Et Valérian dans tout ça ? On garde la même logique, et on recommence avec beaucoup d’argent : la présence de Rihanna (et, moins médiatique, de l’excellent Ethan Hawke!), ayant été largement utilisée lors de la communication autour du film, mais qui se limite finalement à 3 scènes… L’influence de d’autres films de science-fiction aussi, qui donne parfois un sentiment de déjà vu, ou de référence perpétuelle un peu perturbant (la voix du héros qui fait penser à celle de Néo dans Matrix, les vaisseaux qui évoquent Star Wars,…). L’ironie, c’est que tout cela n’est pas juste un mix-SF de fanboy. C’est justement Valérian, et plus largement la science fiction française qui avait inventé tout ce sur quoi Hollywood se reposera pendant les années 1970. C’est, en réalité, un retour aux sources. Le message à Hollywood est clair : vous nous avez pillé de notre culture, vous avez pris Mézières et Christin, vous avez pris Möbius, mais qu’importe. Nous aussi, on peut faire comme vous. C’est mal joué, mal écrit, un peu débile, moralement douteux (même si c’est vrai que l’amour est plus fort que le droit international)… C’est tout comme un film hollywoodien. Bravo Luc, chapeau bas.

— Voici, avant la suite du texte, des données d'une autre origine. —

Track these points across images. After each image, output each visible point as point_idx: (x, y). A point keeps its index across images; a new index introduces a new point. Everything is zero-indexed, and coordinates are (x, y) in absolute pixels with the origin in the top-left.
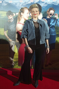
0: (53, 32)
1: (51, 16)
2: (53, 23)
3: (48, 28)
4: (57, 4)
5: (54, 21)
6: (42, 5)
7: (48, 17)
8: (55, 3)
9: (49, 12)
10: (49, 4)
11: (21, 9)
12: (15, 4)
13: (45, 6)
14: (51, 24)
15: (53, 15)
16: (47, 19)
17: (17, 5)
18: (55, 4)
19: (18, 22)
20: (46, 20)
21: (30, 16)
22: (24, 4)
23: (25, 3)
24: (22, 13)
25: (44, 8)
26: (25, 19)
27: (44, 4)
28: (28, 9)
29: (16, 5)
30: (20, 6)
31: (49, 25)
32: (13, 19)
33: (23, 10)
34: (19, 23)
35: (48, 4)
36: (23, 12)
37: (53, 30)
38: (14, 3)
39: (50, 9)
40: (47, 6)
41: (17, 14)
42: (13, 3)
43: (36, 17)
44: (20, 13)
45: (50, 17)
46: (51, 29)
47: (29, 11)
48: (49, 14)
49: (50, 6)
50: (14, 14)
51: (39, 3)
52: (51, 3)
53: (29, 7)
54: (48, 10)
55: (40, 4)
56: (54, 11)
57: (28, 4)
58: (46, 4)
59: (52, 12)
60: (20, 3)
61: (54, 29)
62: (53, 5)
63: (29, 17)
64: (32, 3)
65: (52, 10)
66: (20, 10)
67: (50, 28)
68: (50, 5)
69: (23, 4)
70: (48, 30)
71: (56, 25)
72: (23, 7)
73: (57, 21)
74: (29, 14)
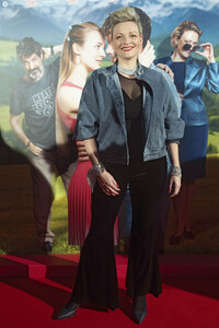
1: (186, 54)
2: (194, 79)
3: (178, 100)
4: (209, 8)
5: (200, 73)
6: (152, 11)
7: (177, 59)
8: (201, 4)
9: (179, 38)
10: (178, 9)
11: (71, 32)
12: (47, 11)
13: (163, 14)
14: (188, 82)
15: (195, 48)
16: (174, 67)
17: (58, 16)
18: (201, 7)
19: (61, 80)
20: (168, 69)
22: (83, 11)
23: (87, 5)
24: (75, 46)
25: (161, 22)
26: (89, 69)
27: (159, 7)
28: (100, 30)
29: (53, 16)
30: (70, 19)
31: (181, 87)
32: (41, 68)
33: (81, 33)
34: (66, 84)
35: (176, 6)
36: (81, 42)
37: (196, 107)
38: (44, 6)
39: (185, 27)
40: (170, 17)
41: (59, 48)
42: (39, 8)
43: (129, 59)
44: (69, 45)
45: (182, 57)
46: (189, 101)
47: (103, 38)
48: (180, 47)
49: (184, 13)
50: (48, 51)
51: (142, 5)
52: (185, 3)
53: (102, 23)
54: (176, 30)
55: (143, 9)
56: (200, 35)
57: (98, 11)
58: (167, 9)
59: (190, 36)
60: (68, 7)
61: (200, 103)
62: (195, 9)
63: (104, 59)
64: (112, 6)
65: (190, 28)
67: (185, 97)
68: (184, 9)
69: (78, 12)
70: (179, 106)
71: (206, 85)
72: (80, 23)
73: (211, 72)
74: (102, 47)
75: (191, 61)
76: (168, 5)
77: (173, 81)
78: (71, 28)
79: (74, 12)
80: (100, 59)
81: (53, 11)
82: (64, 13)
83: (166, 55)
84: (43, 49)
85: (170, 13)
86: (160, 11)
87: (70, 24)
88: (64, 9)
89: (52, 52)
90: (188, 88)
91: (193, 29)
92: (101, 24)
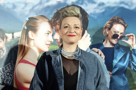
0: (121, 87)
1: (114, 41)
4: (132, 8)
5: (125, 56)
6: (90, 9)
7: (107, 45)
8: (127, 4)
9: (110, 29)
12: (10, 6)
13: (98, 11)
17: (18, 10)
18: (127, 7)
20: (100, 52)
21: (55, 40)
22: (37, 7)
23: (40, 3)
25: (96, 17)
27: (95, 6)
28: (50, 22)
29: (15, 10)
30: (27, 13)
31: (110, 67)
33: (35, 23)
34: (22, 61)
35: (107, 5)
36: (35, 30)
37: (121, 82)
38: (8, 3)
40: (103, 13)
41: (18, 34)
42: (4, 4)
45: (112, 44)
48: (110, 36)
49: (114, 11)
50: (10, 36)
51: (82, 4)
52: (115, 3)
54: (107, 24)
55: (83, 7)
56: (125, 28)
57: (48, 7)
58: (101, 7)
60: (26, 4)
61: (124, 79)
62: (122, 8)
63: (52, 44)
64: (59, 4)
65: (118, 22)
66: (27, 25)
67: (113, 74)
68: (114, 8)
69: (33, 7)
71: (129, 66)
73: (133, 55)
74: (51, 35)
75: (118, 47)
76: (102, 4)
77: (104, 61)
78: (27, 19)
79: (31, 8)
80: (49, 43)
81: (14, 6)
82: (23, 8)
83: (100, 42)
84: (7, 34)
85: (103, 10)
86: (95, 8)
87: (27, 16)
88: (23, 5)
89: (13, 37)
90: (115, 67)
91: (120, 23)
92: (51, 17)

Mais encore une fois le film est un échec : la presse américaine a démoli le film avant sa sortie, sans doute par peur d’une fuite des investissements, notamment chinois, vers la France, devenue plus accueillante (rassurante?) que le pays de Donald Trump. La presse française l’a froidement reçue, mais après tout, le film n’est pas très bon non plus. Seule l’Asie, et la Chine surtout, peuvent sauver du naufrage la quête bessonienne. Et si la Chine sauve Besson, nous rentrerons dans une nouvelle ère, dans laquelle les États-Unis ne font plus la pluie et le beau temps cinématographique. Ce sera, alors, une véritable révolution.
Article en réponse à la critique de Pierre Triollier
Valérian et la Cité des milles planètes (2017), de Luc Besson, avec D. DeHaan, C. Delevingne, C. Owen. Sortie le 26 juillet 2017.